Required work |
a) In the docx4j forum thread, restate the passage starting at "4. Embedded objects" and ending at "inside the .docx.", swapping "OLE" for "Object Linking and Embedding".
b) List the file formats that the docx4j forum thread says can be inserted as embedded objects.

Passage for review |
Page 1 of 1

Document merging with Docx4j

PostPosted: Fri Dec 14, 2012 7:52 pm
by gkurady
I have been investigating docx4j for its capabilities for document merging (document assembly could be a more apt word).

Primarily I was looking at the library for following aspects:

1. support for Document Assembly by Copy (equals to MS WORD Insert > Object > Text from File >Insert behavior) : When we do it in the word, this will result in a target document containing all the source contents (including styles, comments etc) in it. So its essentially kind of copy and paste behavior and all the copied source contents in the target document can be manipulated (processed). Is this feature supported by Docx4J?

I am looking for the capabilities to manipulate all the contents in the target document which this feature provides. My findings are that its supported through the MergeDocx extension but not directly. Is that right?

2. AltChunks are processed by word processor itself when the document is opened in the ms word. Does Docx4J has capabilities to process the AltChunks?
My findings with this too is that its supported through extension MergeDocx.

3. Assembly By reference: Similar to MS WORD Insert > Object > Text from File > Inset as Link behavior. Using Docx4j, can we create an target docx which references the source documents? The changes in the source docx can be brought back in the target docx with a refresh. Also this feature allow manipulation (processing) of all the source contents in the target document.

Does Doc4J support this directly, if not Is this supported through the extension?

4. Embedded objects
All three formats, Word, Excel and PowerPoint, can be inserted as embedded objects using OLE. In Word 2007 with is accomplished through Insert > Object > Object... > Create from File.
This leave each file in it's own separate stream inside the .docx.

Does docx4j support this?

Can some one validate my findings and share some thoughts for the questions raised?

Thank you.

Re: Document merging with Docx4j

PostPosted: Fri Dec 14, 2012 8:48 pm
by jason
gkurady wrote:I
1. support for Document Assembly by Copy (equals to MS WORD Insert > Object > Text from File >Insert behavior) : When we do it in the word, this will result in a target document containing all the source contents (including styles, comments etc) in it. So its essentially kind of copy and paste behavior and all the copied source contents in the target document can be manipulated (processed). Is this feature supported by Docx4J?

I am looking for the capabilities to manipulate all the contents in the target document which this feature provides. My findings are that its supported through the MergeDocx extension but not directly. Is that right?


Yes, you can do this using MergeDocx. Or you could write your own code building upon docx4j (which is what MergeDocx does).

gkurady wrote:I
2. AltChunks are processed by word processor itself when the document is opened in the ms word. Does Docx4J has capabilities to process the AltChunks?

Supplied material |
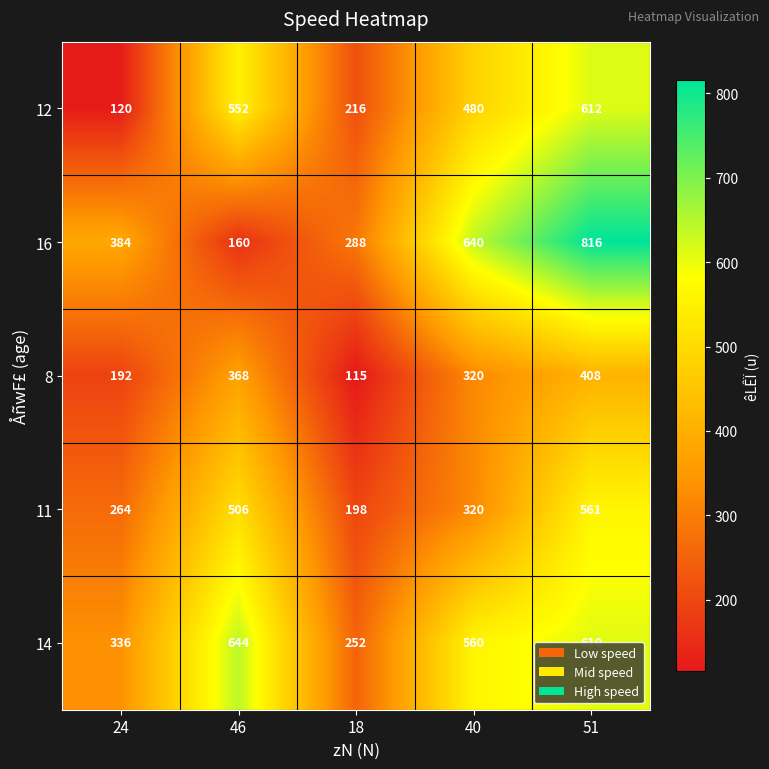

Rank the series by their maximum value, from lowest to highest.

8, 11, 12, 14, 16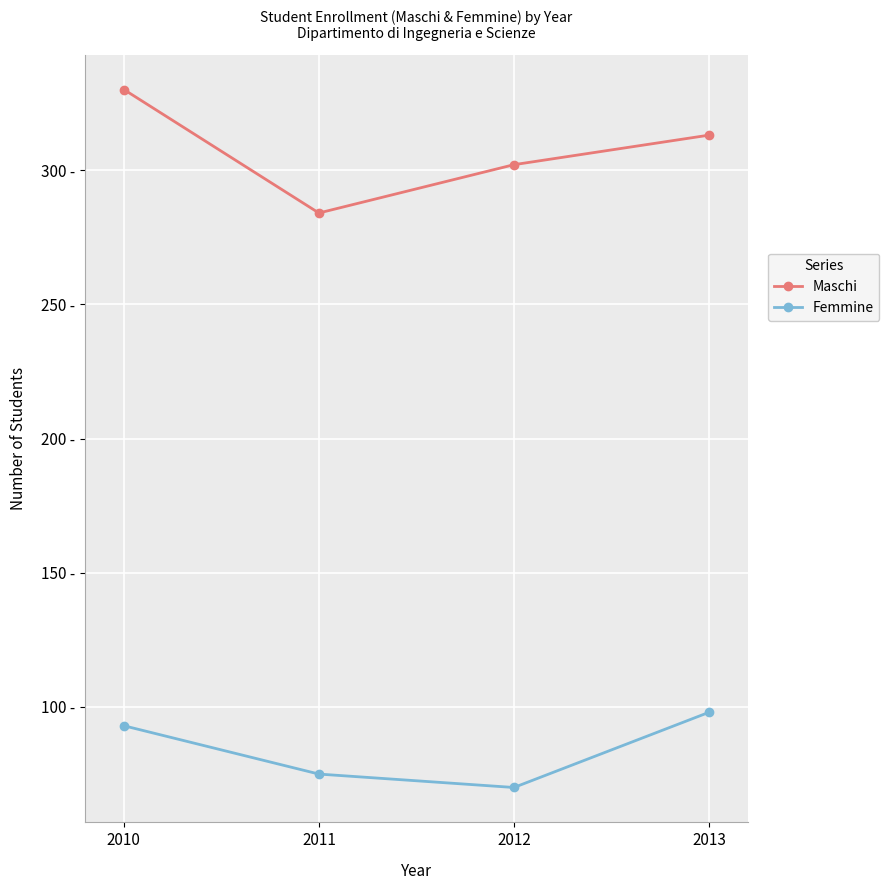

True or false: Femmine and Maschi cross at least once.

False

Results in order |
a)
4. Embedded objects
All three formats, Word, Excel and PowerPoint, can be inserted as embedded objects using Object Linking and Embedding. In Word 2007 with is accomplished through Insert > Object > Object... > Create from File.
This leave each file in it's own separate stream inside the .docx.

b) Word, Excel, PowerPoint